Excerpt to read ->
+ + + +
Andy and Christine Albea started opening their homes via Families 4 Families after moving to the Augusta area in September 2020. The couple fostered their first child around 2012.

Families 4 Families is a faith-based, nonprofit child placing agency based in Loganville, Ga., founded by Wayne Naugle in 2017, with six offices throughout the state.

Andy Albea, a youth minister, notes that fostering can be challenge, especially considering one doesn’t know what issues a child may come with — whether it be severe trauma or mental health issues.

But ultimately, he says, the commitment is worth it. He recalls their most recent placement, three brothers, severely malnourished. The youngest was only a few weeks old, and the oldest and middle children had delayed speech.

“It was just constants and syllables,” Albea said about the two-year-old middle child. “Vowels just thrown together no real words.”

Albea recalls a significant turnaround after lots of speech therapy. By the time the brothers eventually left their home, he could have conversations with the boy.

“‘Hey, tell me about ‘Paw Patrol. What do you like about this? What happened on that episode? What are you playing?’ Conversations that you could not have when they first came to us because either they didn’t know the word or they didn’t know how to talk, or you just could understand them,” he said. “That right there is an example of watching these boys grow to get the care the treatment that they needed, to be able to, to get the different diagnosis for the different boys, and to hand that off to the next foster parent, and say, ‘You’re not walking this blind, we’ve done all the hard work for you. Here are the medications, this is what he’s taken. He’s taken.’ This is what we’ve learned to help… We were able to answer all those unknowns. Because no one knew these boys better than we did.”

May is National Foster Care Month. According to the Georgia Division of Family & Children Services (DFCS), as of the second quarter of 2023, more than 400 children in Richmond and Columbia counties are in the foster care system.

The experience of some working on the front lines of children services indicates most of these cases are due to substance abuse or neglect on the part of their caregivers, usually reported by teachers.

“Then DFCS will get that call, go out to the home to investigate, and oftentimes they’ll find that there are drugs in the home, or when they drug test the adults in the home they will find several different drugs in their system,” said Erin Larisey, recruitment and retention coordinator for Families 4 Families Augusta. “And then we have seen some where it’s deplorable living conditions… whether it be no electricity, no running water, or whether it be just a really filthy disgusting environment for kids to be living in.”
+ + + +
Information supplied ->
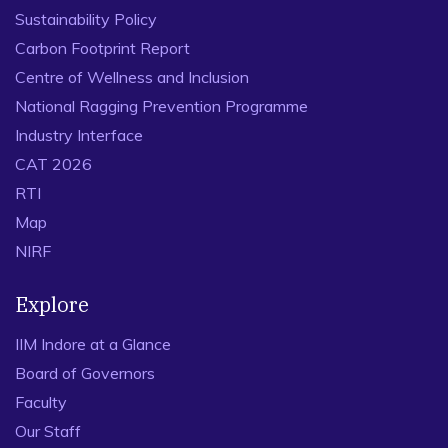
Sustainability Policy
Carbon Footprint Report
Centre of Wellness and Inclusion
National Ragging Prevention Programme
Industry Interface
CAT 2026
RTI
Map
NIRF
Explore
IIM Indore at a Glance
Board of Governors
Faculty
Our Staff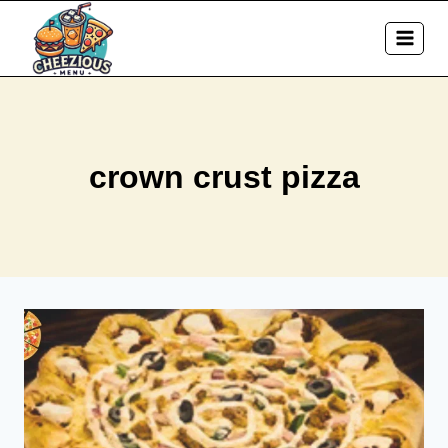
Skip
to
content
crown crust pizza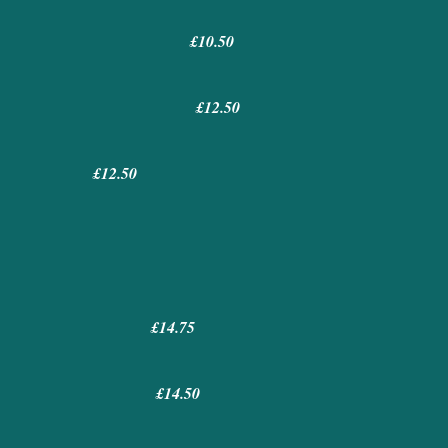
£10.50
£12.50
£12.50
£14.75
£14.50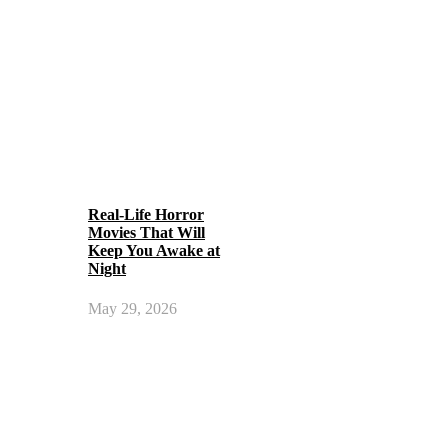
Real-Life Horror
Movies That Will
Keep You Awake at
Night
May 29, 2026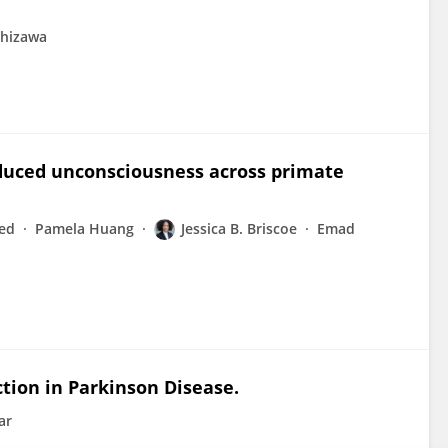
shizawa
duced unconsciousness across primate
ed
Pamela Huang
Jessica B. Briscoe
Emad
tion in Parkinson Disease.
ar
+ + + +
Description of the task -> List every person named in the foster care article.

Output for this task ->
Andy Albea
Christine Albea
Wayne Naugle
Erin Larisey